Do as I Do, Not as I Say
A new idea in machine learning teaches robots how to interact with everyday objects just by watching humans.
You may have heard it said that imitation is the sincerest form of flattery. Now it turns out that imitation may also be one of the best ways to program a robot. Although there has been a great deal of advancement in designing robots that are capable of manipulating real world objects in recent times, most applications have been limited to computer simulations, and smaller, table-top experiments in lab environments. These experiments are fine and all, but they are not exactly producing the Jetsons-esque robots that can help with any manner of household chores that we have long been waiting for. Why exactly is this the case? Why have these experiments not panned out in real world scenarios?
Researchers at Carnegie Mellon University have been pondering this state of affairs, and believe that teaching robots to learn in-the-wild has been hindered by the use of reinforcement learning and imitation learning techniques. While these methods have been fantastically successful when applied to appropriate problems, there are issues with using them to train robots in this way. Reinforcement learning tends to require a large amount of training data, and when applied to real world scenarios that lack the structured rewards they need to learn, they can fall flat. Imitation learning, on the other hand, requires a large amount of kinesthetic or teleoperated demonstrations for each task they are to learn — not exactly a plug and play solution.
The team proposed a potential solution to these difficulties in which robots visually observe humans in their daily activities. They believe that by simply watching how humans interact with the world, robots can learn how to imitate them. This method provides a rich data source without having to explicitly provide training data for a model. It also allows robots to learn novel, and highly optimized, ways to complete tasks in a variety of environments. After sufficient data has been passively collected, the robot uses that information to guide its own exploration and learning.
The method begins by analyzing video, frame-by-frame, of a human interacting with objects. A recurrent convolutional neural network is used to estimate the position of the person’s hands. This includes estimates of wrist rotation and grip force applied to objects, which are critical for a robot to reproduce the feat. Next, a second neural network is used to determine what object is being interacted with, and what specific points of contact the hand makes with that object. At this point, all of the captured interaction trajectories are translated into robot movement trajectories.
Through observation alone, the robot will have a pretty good, but rough idea of how to go about interacting with the object of interest.
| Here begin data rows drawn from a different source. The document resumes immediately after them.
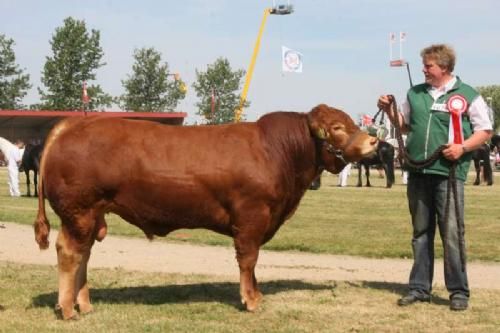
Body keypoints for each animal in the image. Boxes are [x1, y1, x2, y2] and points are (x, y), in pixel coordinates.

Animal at [34, 104, 378, 320]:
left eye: (352, 122)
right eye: (336, 127)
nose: (374, 140)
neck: (277, 151)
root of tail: (74, 122)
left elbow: (252, 264)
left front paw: (256, 295)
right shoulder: (252, 217)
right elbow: (248, 259)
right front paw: (250, 300)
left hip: (91, 216)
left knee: (84, 255)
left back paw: (84, 305)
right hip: (79, 211)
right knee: (69, 253)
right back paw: (67, 309)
However, due to differences between human and robot arms and calibration errors, more information is needed for smooth, accurate interactions. This comes through exploration, and the researchers developed a policy to guide that exploration. This policy is designed above all to allow for only safe interactions, but also to allow for efficient interactions that are not overly restrictive.
To test out their methods, the team set up an experiment using the Stretch Robot with a 6 degree of freedom arm and gripper. Humans then interacted with a number of everyday objects, like drawers, dishwashers, fridges, and doors for the robot to observe. These results were compared with several baseline method results, and found to compare very favorably. The team’s technique had 92% and 83% success rates when manipulating doors and drawers, respectively. In contrast, the best baseline methods only achieved 30% and 53% success rates.
With some fresh thinking in robot learning, the team has developed some novel ideas that may allow robots to interact more naturally in real world scenarios. There is more work yet to be done, but this is something you will want to keep your eyes on.